Why we are opening fewer comment threads and moderating them with more rigour
- Written by Misha Ketchell, Editor, The Conversation
I’d like to take a moment to update you on some changes to the way we handle comment moderation on articles published on The Conversation.
As you probably know, The Conversation is powered by a small team of journalists who commission and edit the articles you see published on the website every day. Given our size and resource constraints, these editors are also responsible for reading comments to ensure they are respectful and constructive and they comply with our community standards.
However, over the years and as we have grown, it has become clear editors who are out chasing stories about COVID vaccines, inflation figures or the latest on the Labor government often struggle to give adequate time and attention to comment moderation.
This has sometimes meant comments that do not abide by our community standards, and may be misleading or harmful, stay up for too long or are not moderated at all.
A recent decision by the High Court of Australia placed the responsibility for comments on news media articles and their social media pages firmly on the owner of the site or social media page. This means if a defamatory or otherwise legally dubious post was to remain on one of our articles, The Conversation would be liable.
As a not-for-profit newsroom we rely on reader donations and we have to take any legal risk very seriously.
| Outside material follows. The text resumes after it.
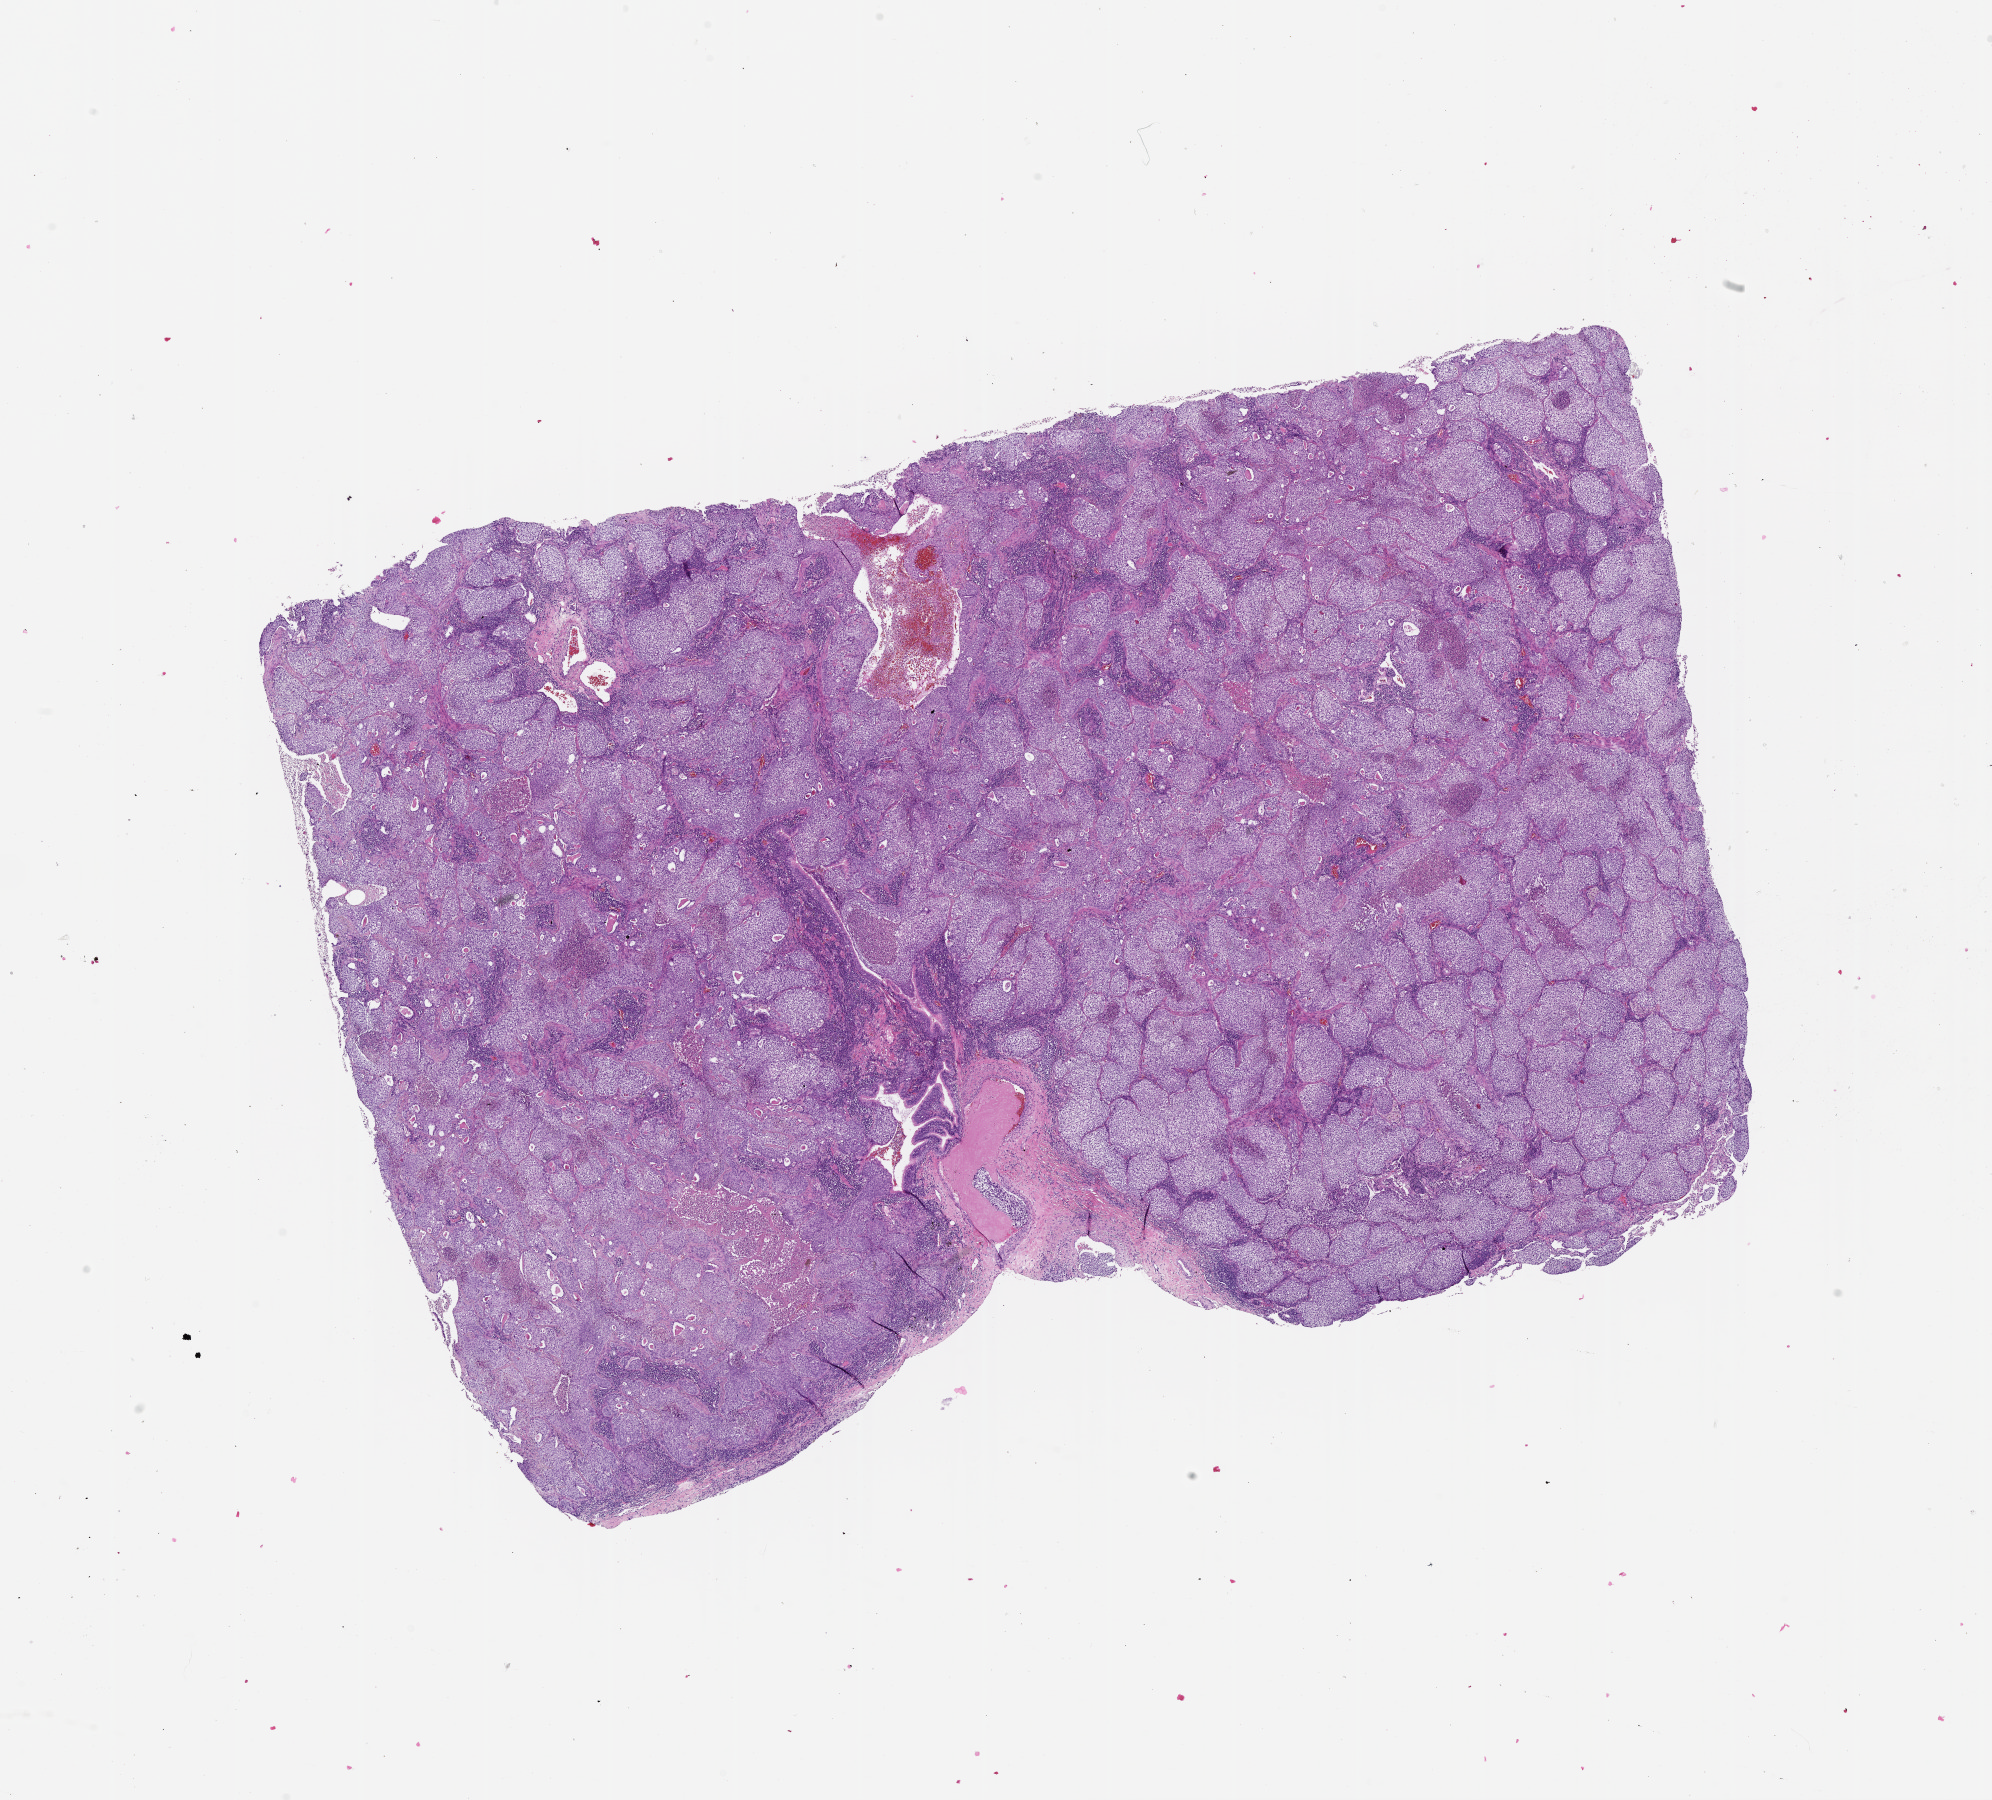
Whole-slide histology image, H&E, low-resolution overview of the scanned area, about 16.0 x 14.5 mm (from a 20x scan). Tumour tissue sample, lung. Male, 60 y/o.
* patient diagnosis (cohort enrolment): squamous cell carcinoma (lung)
With this in mind, we have taken a decision to more actively monitor comment threads. To do this we need to be selective about the number of threads open at any one time. In recent weeks we have moved from opening comment threads on the majority of articles to opening a smaller selection.
We hope that over time what we lose in breadth from fewer threads we gain back in depth and a better tone of discussion. We thank you for engaging with The Conversation and caring as deeply about the quality of public debate as we do.